Back To The Future: The Revival Of Georgia Basketball

07.11.11 6 years ago 3 Comments
Trey Thompkins

Trey Thompkins (photo. UGA Sports Communications)

Football is more than just a sport at the University of Georgia; it is like a cult that seduces the entire campus into a frenzy every Saturday each fall. Students and alumni alike, 92,000 of them in all, head to Sanford Stadium each Saturday to watch their beloved Bulldogs play “between the hedges.” The team has produced two national titles, 12 SEC titles, and 731 wins in its history. Recently the team has enjoyed enormous success under Coach Mark Richt (outside of this past season when the team finished with only six wins) and has recently been home to some of college football’s biggest stars including quarterback Matthew Stafford (Detroit Lions), running back Knowshon Moreno (Denver Broncos), and wide receiver A.J. Green (Cincinnati Bengals). With the success and popularity of football at Georgia so dominating on campus, the basketball program has struggled to make a dent in Athens.

“Georgia basketball was perceived as a second-sport on campus when I arrived (in 2008),” says Trey Thompkins, All-SEC forward this past season and recent draft pick of the Los Angeles Clippers. “It was the sport that really didn’t matter much. Georgia has always been a football school, and the basketball team definitely noticed that.”

While Thompkins says that Georgia has always been a football school, there was one time in school history where the basketball program had its moment in the sun. That time was during the 1980s when the Bulldogs featured electrifying players like Dominique Wilkins and Vern Fleming, but the periods before and after fit neatly into Thompkins’ statement: that basketball was a second-class citizen on campus.

Prior to 1978, the Bulldogs had never played a postseason game. No regular season conference titles, no conference tournaments titles, no NIT invites, and certainly no NCAA appearances. Nothing. The program was totally irrelevant until the administration at Georgia made a bold move. They convinced Florida State alum Hugh Durham to leave the head coach position at his alma mater, where he coached the Seminoles to a 230-95 record and their only Final Four appearance, to help turn around the basketball program at Georgia. Durham came into a situation that didn’t look promising but over the next 17 years he made Georgia into a basketball school.

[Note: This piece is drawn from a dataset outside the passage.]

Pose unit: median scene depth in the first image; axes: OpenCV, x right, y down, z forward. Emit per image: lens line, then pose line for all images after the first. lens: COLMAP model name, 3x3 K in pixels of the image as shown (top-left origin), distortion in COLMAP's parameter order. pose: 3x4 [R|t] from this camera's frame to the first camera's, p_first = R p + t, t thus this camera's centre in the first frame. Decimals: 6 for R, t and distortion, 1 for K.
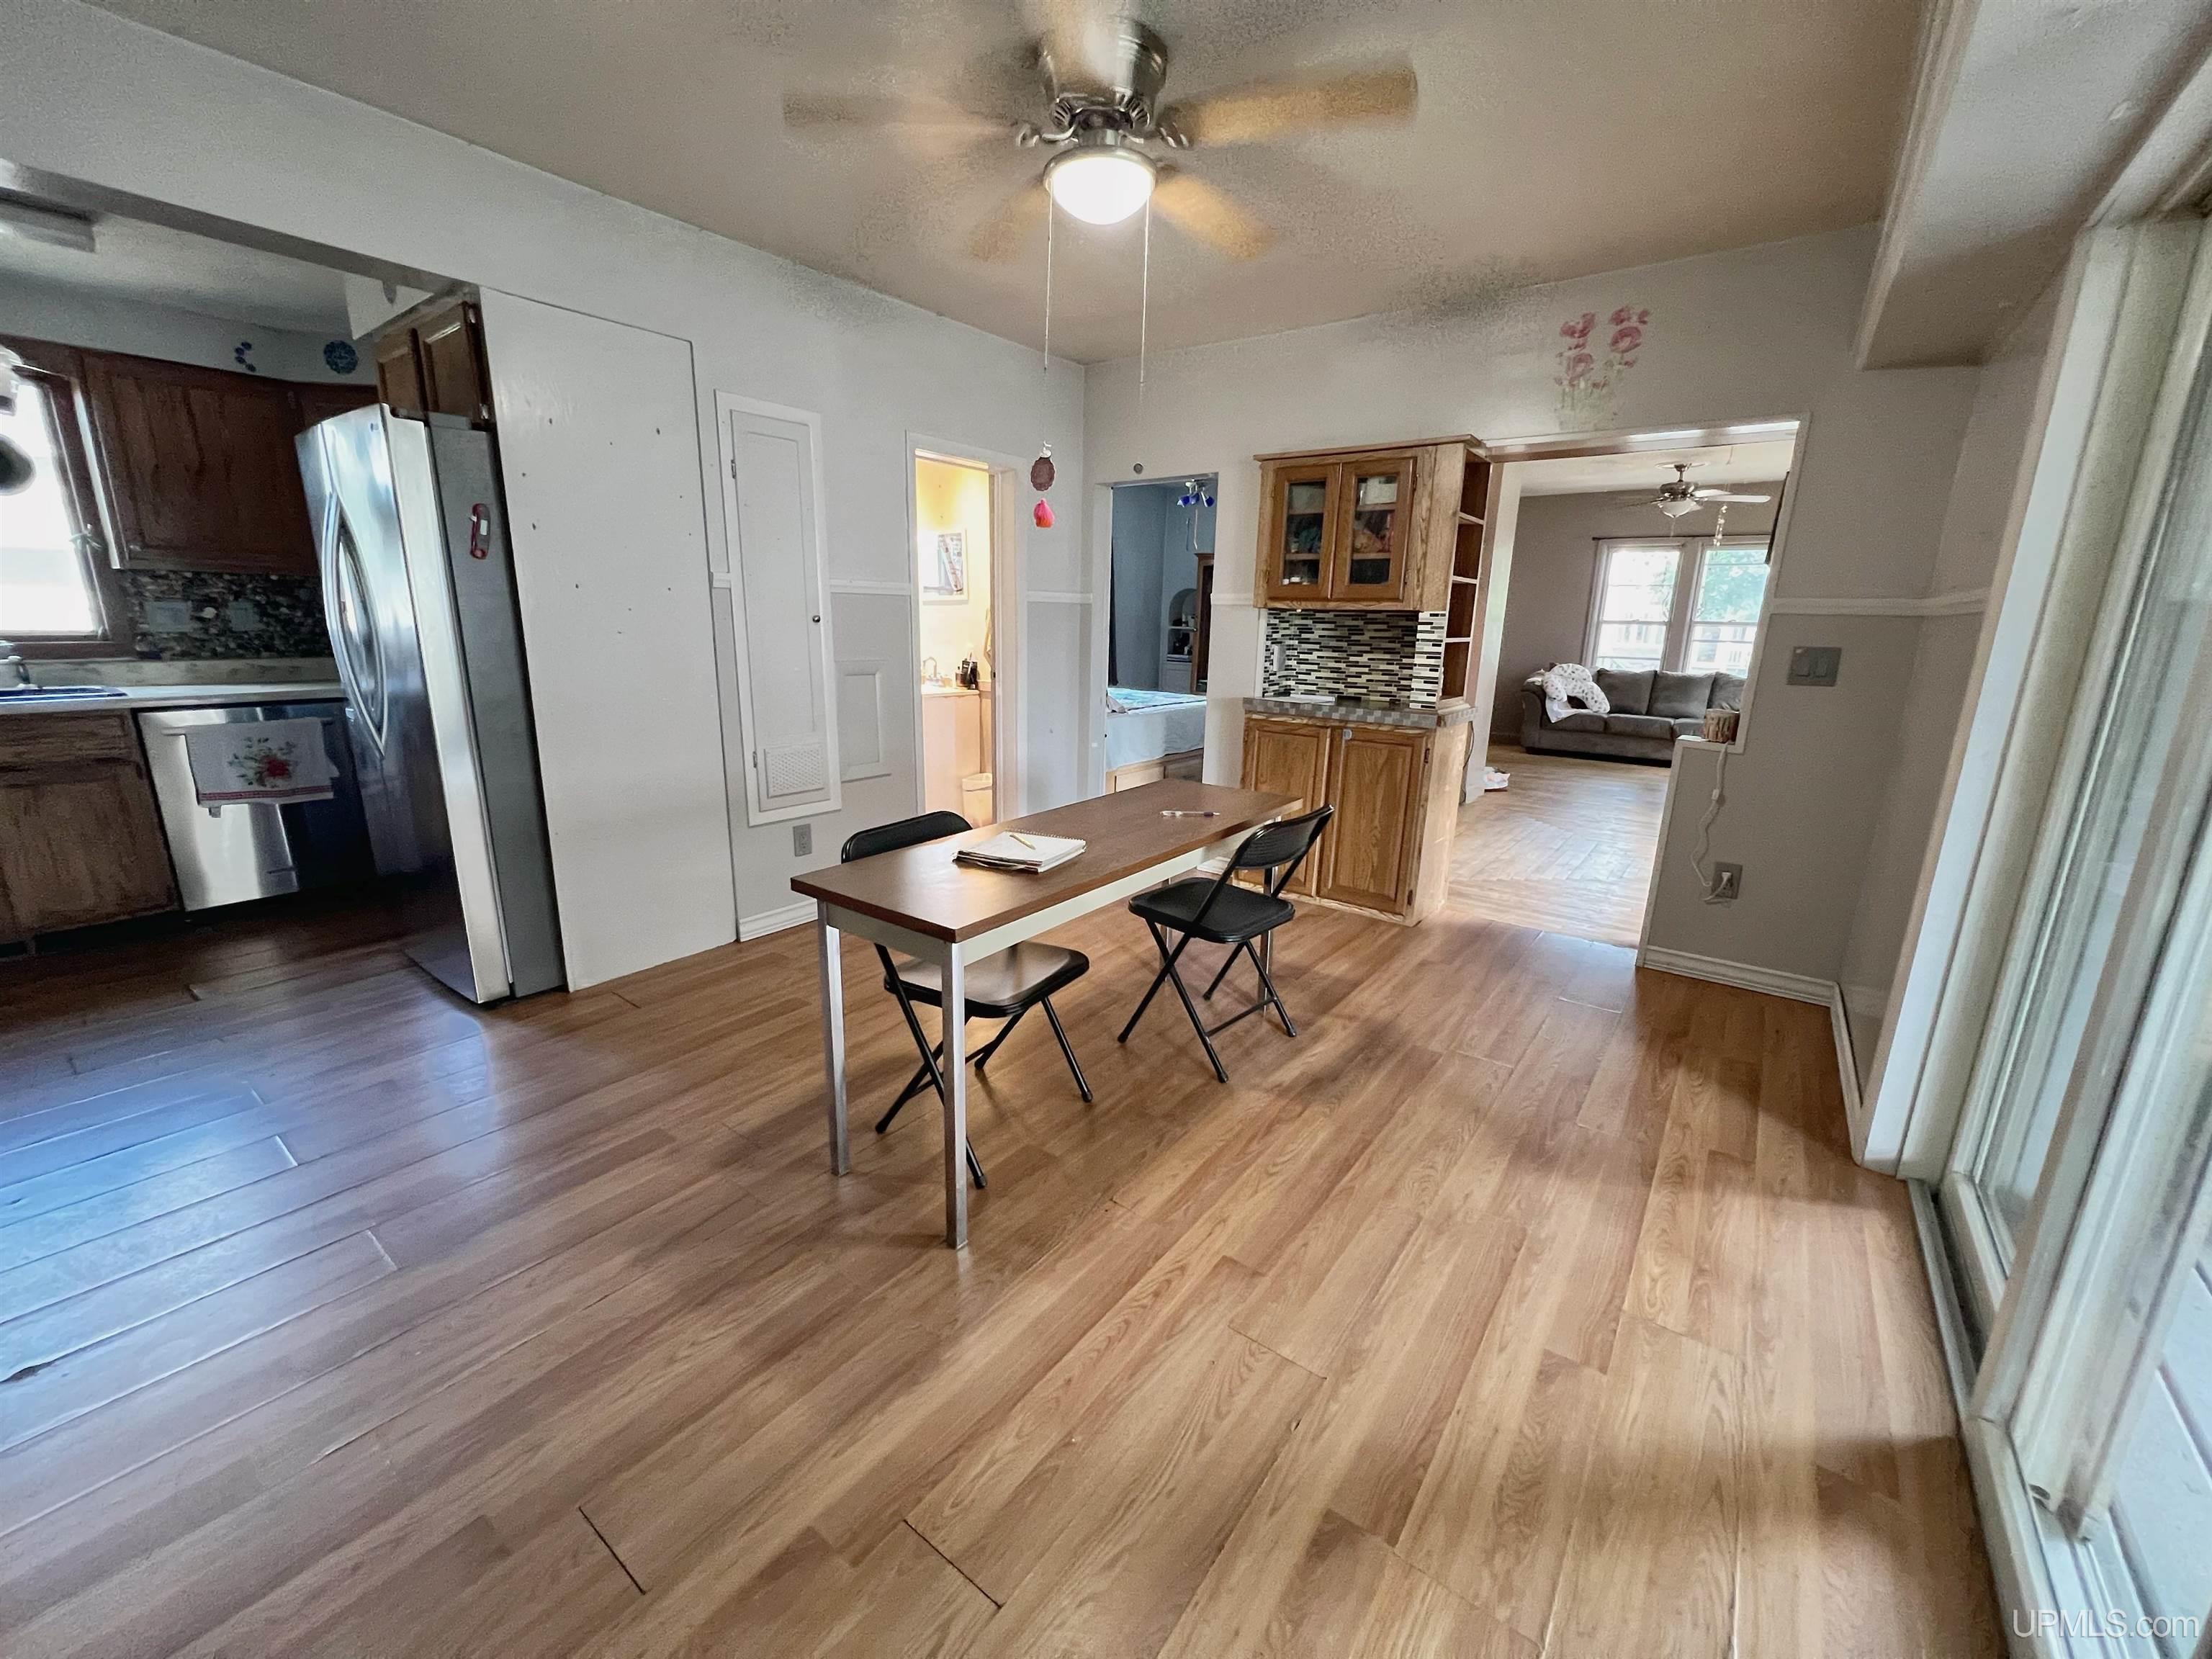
lens RADIAL K [[883.8, 0, 1100.3], [0, 883.8, 831.0], [0, 0, 1]] dist [0.000817, -0.000070]
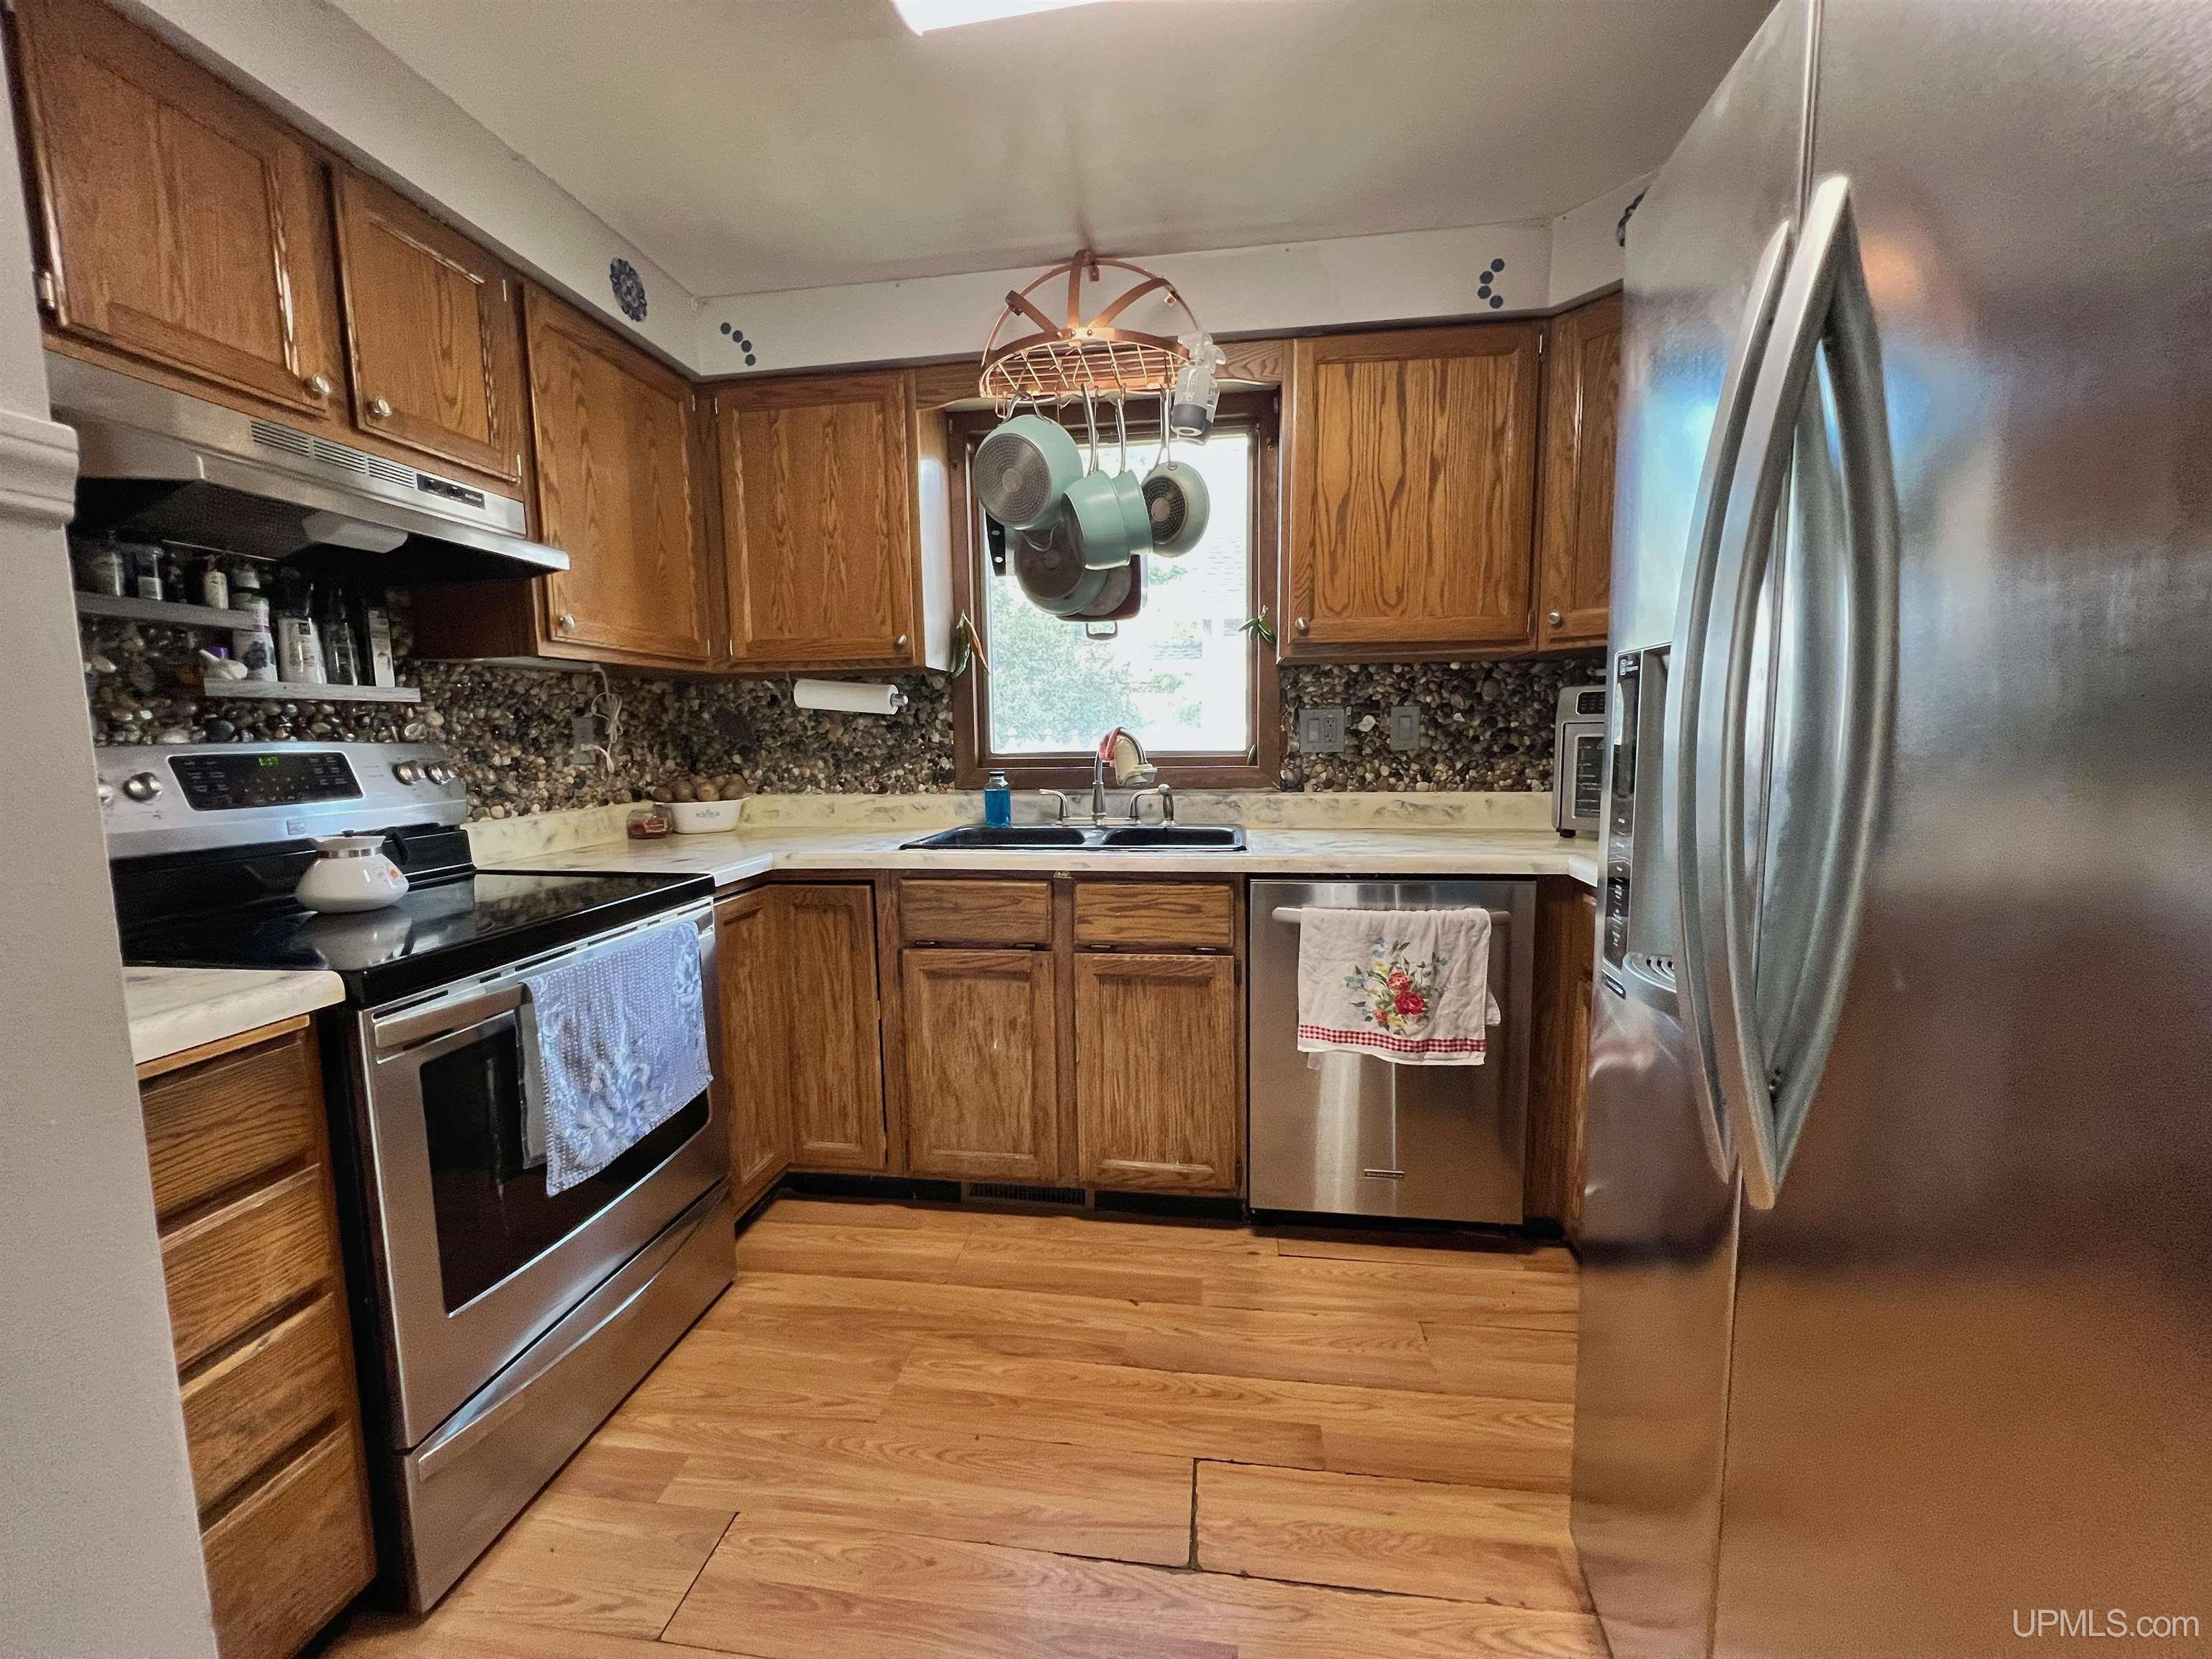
lens RADIAL K [[883.8, 0, 1101.1], [0, 883.8, 827.0], [0, 0, 1]] dist [0.000817, -0.000070]
pose [[0.484583, 0.062904, -0.872481, -0.726143], [-0.187165, 0.981768, -0.033170, -0.154905], [0.854488, 0.179371, 0.487521, 0.725238]]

“There is no question that football came first at Georgia when I arrived there for a number of reasons,” says Durham. “The first reason is that the team has a rich tradition. The second reason is that the program has a loyal and very deep fan base that has developed over time. The third is that the football program brought in the most money for the athletic department and allowed them to help keep Georgia successful in all other sports. Basketball was perceived as a sleeping giant because of the lack of success it had had over the years.”

Durham’s arrival on campus didn’t immediately bring attention to the basketball program. He believed the team had to win, and prove themselves to the campus and community at large before they could expect to see the fan support that football had enjoyed for so long. Durham was also lucky enough to come to Georgia during huge changes in the landscape of college basketball.

“Some things happened when I got there in 1978 that were beneficial for the basketball program,” he says. “ESPN came on board about 1979 and if I remember correctly, their inventory included a lot of college basketball games. Also around that time the NCAA Tournament was undergoing a change and the format was expanded allowing more teams to compete for the championship. That definitely had a tremendous effect on interest because now, even though we weren’t winning the conference championship or the conference tournament championship, we still had a chance to make the NCAAs.”

Those changes paved the way for the most successful three-year span in Georgia basketball history. During the 1980-81 season, the Bulldogs were led by Wilkins, Fleming, James Banks, and Terry Fair. That group led Georgia to its first ever appearance in the SEC Tournament Championship and then to the NIT, its first ever postseason invite. While the on-court success was brought on by the talent of the Bulldogs, what really started to endure fans to the team was the type of players Coach Durham had. The star players, led by The Human Highlight Film, were all brash, electrifying players who fans immediately gravitated toward.

“I think our players, the players we recruited, had a lot of confidence in their ability, and we had confidence in our abilities as coaches,” says Durham. “We felt like we were recruiting quality people and quality athletes and those guys thought it themselves that they were quality people and quality athletes, and those were some things that might be a problem in the media but the people that were involved in the program certainly didn’t feel that way. Those players were electrifying talents and they knew it, and I think that combination really created a buzz for us.”

That core group of players again led the Bulldogs to new heights in 1981-82. That season Georgia not only made the NIT but reached the Final Four, setting yet another benchmark for the program. After that season Wilkins made the decision to leave Georgia after his junior year and declare for the NBA Draft, so naturally they were not expected to do as well as they had the past two seasons. But Durham’s ’82-’83 group shocked the college basketball world. Led by Fleming, Banks, Fair, and Lamar Heard, the Bulldogs not only made their first ever NCAA Tournament, but reached the Final Four before bowing out to North Carolina State. That team is still the most successful in Georgia history.